Three-dimensional assessments have used automation technologies and sophisticated algorithms, often to the cost of time-consumption, expensive equipment, and uneasy applicability to daily practice. Bidimensional techniques use photography or videography to measure distance between facial points at rest and during movement.
Objective quantitative facial assessments, using bidimensional and three-dimensional measurements, have often focused on one or very few facial muscles, omitting the rest of facial mobility. Among these, subjective clinical assessments comprise facial grading scales such as the House-Brackmann or Sunnybrook scales. In the management of peripheral facial paresis, a number of assessment methods have been proposed, initially by surgical teams and later also by rehabilitation physicians. Peripheral facial paresis following facial nerve injuries (traumatic, infectious, tumoral, autoimmune, and postneurosurgery) or conditions such as stroke, multiple sclerosis, myasthenia, and parkinsonian syndromes causes facial movement impairment that might be important to quantify for purposes of refined diagnosis or follow-up. Improved marker selection, training sessions, and testing reliability in patients with facial paresis may enhance reliability for orbicularis oculi, zygomaticus, and orbicularis oris. Without formal prior training, the proposed method was reliable for frontalis in healthy subjects. Intrarater and interrater reliabilities were good to excellent for frontalis (PA and ICC > 70% CV < 15%), moderate for orbicularis oculi, zygomaticus, and orbicularis oris, and poor for corrugator and buccinators.
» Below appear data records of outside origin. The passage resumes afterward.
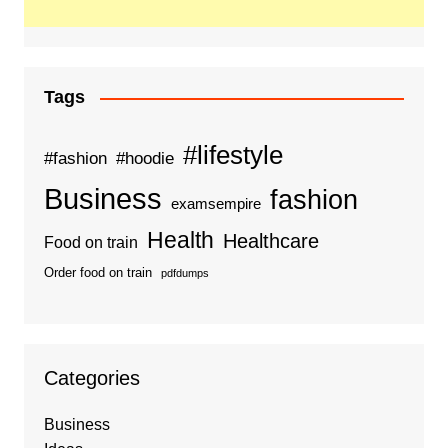
Tags
#lifestyle
#fashion
#hoodie
Business
fashion
examsempire
Health
Healthcare
Food on train
Order food on train
pdfdumps
Categories
Business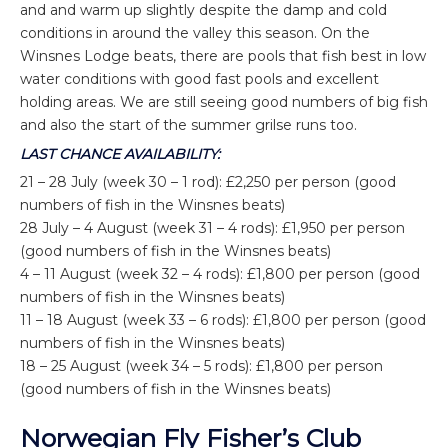
and and warm up slightly despite the damp and cold
conditions in around the valley this season. On the
Winsnes Lodge beats, there are pools that fish best in low
water conditions with good fast pools and excellent
holding areas. We are still seeing good numbers of big fish
and also the start of the summer grilse runs too.
LAST CHANCE AVAILABILITY:
21 – 28 July (week 30 – 1 rod): £2,250 per person (good
numbers of fish in the Winsnes beats)
28 July – 4 August (week 31 – 4 rods): £1,950 per person
(good numbers of fish in the Winsnes beats)
4 – 11 August (week 32 – 4 rods): £1,800 per person (good
numbers of fish in the Winsnes beats)
11 – 18 August (week 33 – 6 rods): £1,800 per person (good
numbers of fish in the Winsnes beats)
18 – 25 August (week 34 – 5 rods): £1,800 per person
(good numbers of fish in the Winsnes beats)
Norwegian Fly Fisher’s Club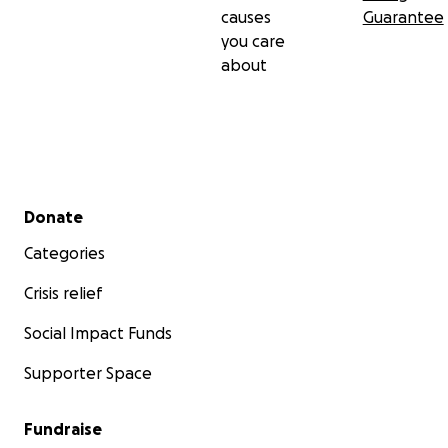
causes
Guarantee
you care
about
Secondary menu
Donate
Categories
Crisis relief
Social Impact Funds
Supporter Space
Fundraise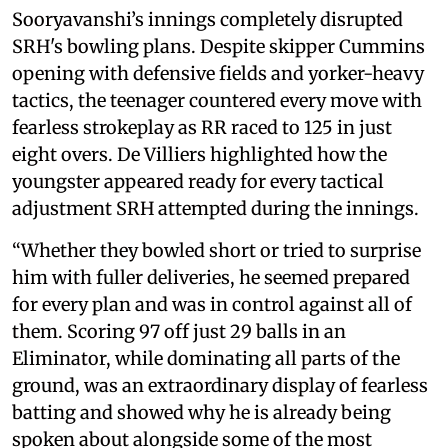
Sooryavanshi’s innings completely disrupted
SRH's bowling plans. Despite skipper Cummins
opening with defensive fields and yorker-heavy
tactics, the teenager countered every move with
fearless strokeplay as RR raced to 125 in just
eight overs. De Villiers highlighted how the
youngster appeared ready for every tactical
adjustment SRH attempted during the innings.
“Whether they bowled short or tried to surprise
him with fuller deliveries, he seemed prepared
for every plan and was in control against all of
them. Scoring 97 off just 29 balls in an
Eliminator, while dominating all parts of the
ground, was an extraordinary display of fearless
batting and showed why he is already being
spoken about alongside some of the most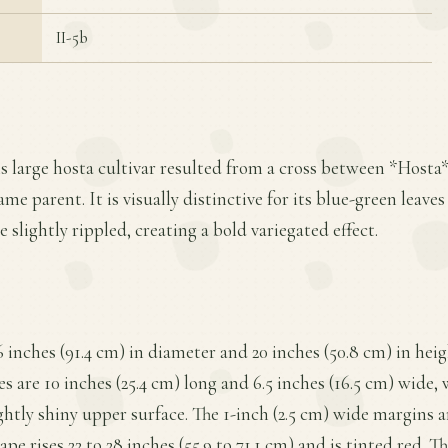
II-5b
is large hosta cultivar resulted from a cross between *Hosta
ame parent. It is visually distinctive for its blue-green leave
 slightly rippled, creating a bold variegated effect.
 inches (91.4 cm) in diameter and 20 inches (50.8 cm) in hei
s are 10 inches (25.4 cm) long and 6.5 inches (16.5 cm) wide, w
ightly shiny upper surface. The 1-inch (2.5 cm) wide margins 
ape rises 22 to 28 inches (55.9 to 71.1 cm) and is tinted red. T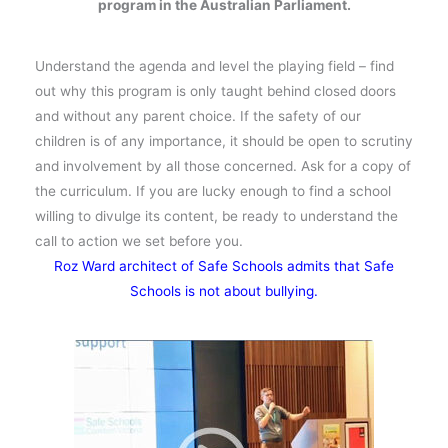
program in the Australian Parliament.
Understand the agenda and level the playing field – find
out why this program is only taught behind closed doors
and without any parent choice. If the safety of our
children is of any importance, it should be open to scrutiny
and involvement by all those concerned. Ask for a copy of
the curriculum. If you are lucky enough to find a school
willing to divulge its content, be ready to understand the
call to action we set before you.
Roz Ward architect of Safe Schools admits that Safe
Schools is not about bullying.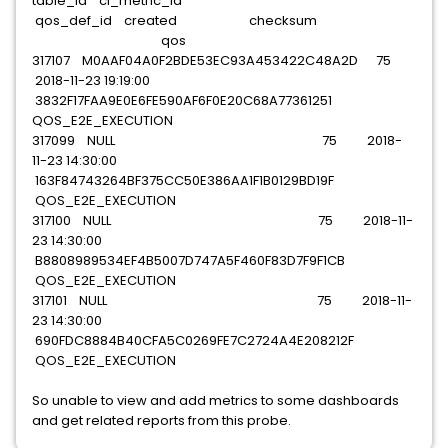
table_id ci_metric_id
qos_def_id created checksum
qos
317107 M0AAF04A0F2BDE53EC93A453422C48A2D 75
2018-11-23 19:19:00
3832F17FAA9E0E6FE590AF6F0E20C68A77361251
QOS_E2E_EXECUTION
317099 NULL 75 2018-
11-23 14:30:00
163F84743264BF375CC50E386AA1F1B0129BD19F
QOS_E2E_EXECUTION
317100 NULL 75 2018-11-
23 14:30:00
B8808989534EF4B5007D747A5F460F83D7F9F1CB
QOS_E2E_EXECUTION
317101 NULL 75 2018-11-
23 14:30:00
690FDC8884B40CFA5C0269FE7C2724A4E208212F
QOS_E2E_EXECUTION
So unable to view and add metrics to some dashboards
and get related reports from this probe.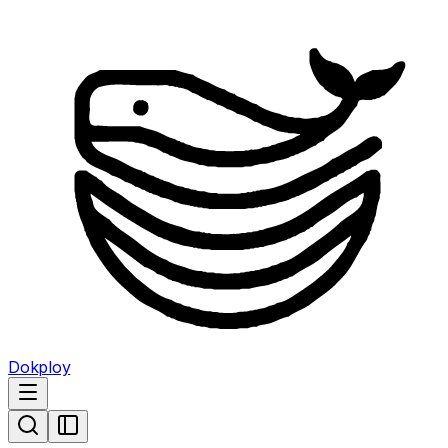
Dokploy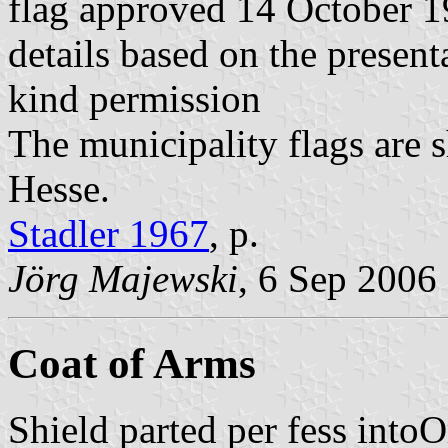
flag approved 14 October 
details based on the present
kind permission
The municipality flags are 
Hesse.
Stadler 1967
, p.
Jörg Majewski
, 6 Sep 2006
Coat of Arms
Shield parted per fess intoO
Interrater reliability was measured by PA, ICC, and coefficients of variation (CV) between assessments of the first video-recording by the three raters. For each muscle, intrarater reliability was measured by percent agreements (PA) and intraclass correlation coefficients (ICC) between two assessments of the same video one week apart and between assessments of two videos collected one week apart. Each rater also analyzed the first video twice, one week apart. Three raters positioned facial markers on 10 healthy individuals and video-taped them during maximal bilateral contractions of frontalis, corrugator, orbicularis oculi, zygomaticus, orbicularis oris, and buccinator, on two occasions.
#Rotate kinovea software
We utilized the free video-analysis software Kinovea that can track preselected points during movements and measure two-point distances off-line. To design a bidimensional facial movement measuring tool and study its reliability.